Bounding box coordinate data
=== Begin Enclosure ===

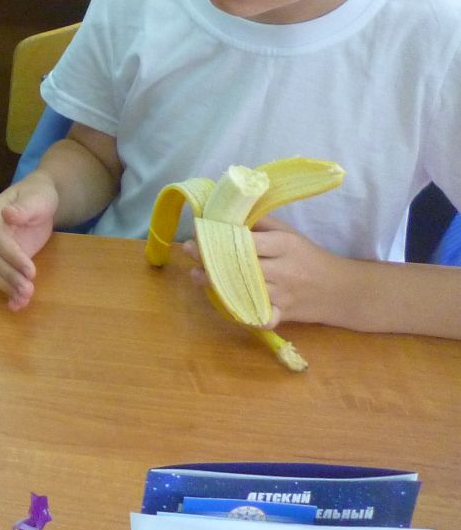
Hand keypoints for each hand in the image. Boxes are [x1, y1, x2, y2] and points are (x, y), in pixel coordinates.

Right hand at [0, 175, 59, 309]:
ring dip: (8, 287)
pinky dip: (7, 291)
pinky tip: (16, 305)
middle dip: (11, 277)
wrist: (39, 199)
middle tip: (28, 292)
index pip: (0, 241)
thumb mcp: (36, 198)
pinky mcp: (2, 257)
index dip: (14, 258)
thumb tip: (8, 215)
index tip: (32, 272)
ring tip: (24, 301)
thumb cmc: (38, 195)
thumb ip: (24, 208)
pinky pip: (0, 275)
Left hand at [186, 216, 342, 328]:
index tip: (198, 232)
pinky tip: (226, 304)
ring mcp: (283, 295)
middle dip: (210, 259)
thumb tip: (225, 212)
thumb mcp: (289, 232)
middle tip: (188, 250)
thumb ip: (259, 222)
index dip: (219, 237)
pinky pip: (260, 316)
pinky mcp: (284, 315)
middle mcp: (283, 269)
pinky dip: (244, 314)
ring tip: (195, 274)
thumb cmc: (308, 256)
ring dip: (216, 284)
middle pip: (240, 265)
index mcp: (284, 244)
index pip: (246, 240)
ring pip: (244, 290)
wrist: (342, 290)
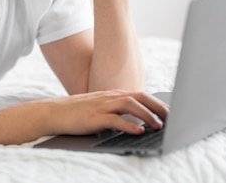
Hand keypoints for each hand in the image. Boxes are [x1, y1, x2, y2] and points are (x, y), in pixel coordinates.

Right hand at [43, 90, 168, 135]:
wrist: (54, 112)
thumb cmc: (78, 112)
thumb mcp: (100, 108)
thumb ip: (117, 110)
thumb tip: (137, 119)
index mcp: (113, 95)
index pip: (140, 95)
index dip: (157, 102)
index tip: (170, 111)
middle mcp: (110, 97)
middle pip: (139, 97)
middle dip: (157, 107)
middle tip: (171, 118)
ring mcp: (102, 106)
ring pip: (130, 105)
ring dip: (147, 115)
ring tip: (158, 125)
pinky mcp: (95, 118)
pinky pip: (115, 120)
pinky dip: (129, 125)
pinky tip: (139, 131)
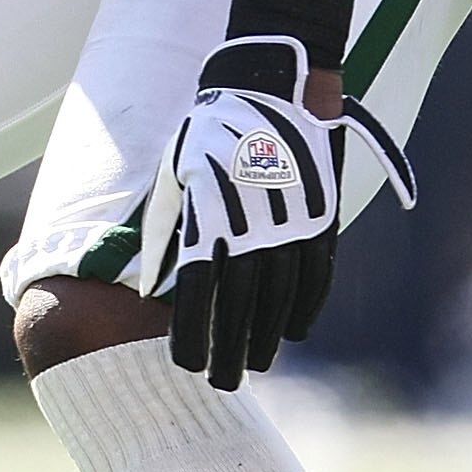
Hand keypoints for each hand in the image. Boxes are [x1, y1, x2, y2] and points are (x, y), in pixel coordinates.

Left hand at [139, 35, 414, 390]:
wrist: (270, 86)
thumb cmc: (209, 132)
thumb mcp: (174, 175)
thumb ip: (165, 231)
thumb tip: (150, 286)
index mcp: (209, 216)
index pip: (197, 294)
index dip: (191, 335)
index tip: (185, 365)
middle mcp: (252, 226)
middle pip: (240, 307)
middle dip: (230, 352)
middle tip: (223, 385)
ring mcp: (291, 223)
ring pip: (281, 298)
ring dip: (268, 337)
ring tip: (256, 364)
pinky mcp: (321, 217)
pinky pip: (316, 275)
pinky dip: (306, 308)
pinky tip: (294, 332)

=== End Enclosure ===

• EXERCISE DIRECTIONS: Among the lines of the entries, count those containing the string "hand" and give only the number.

• ANSWER TO THIS EXERCISE: 7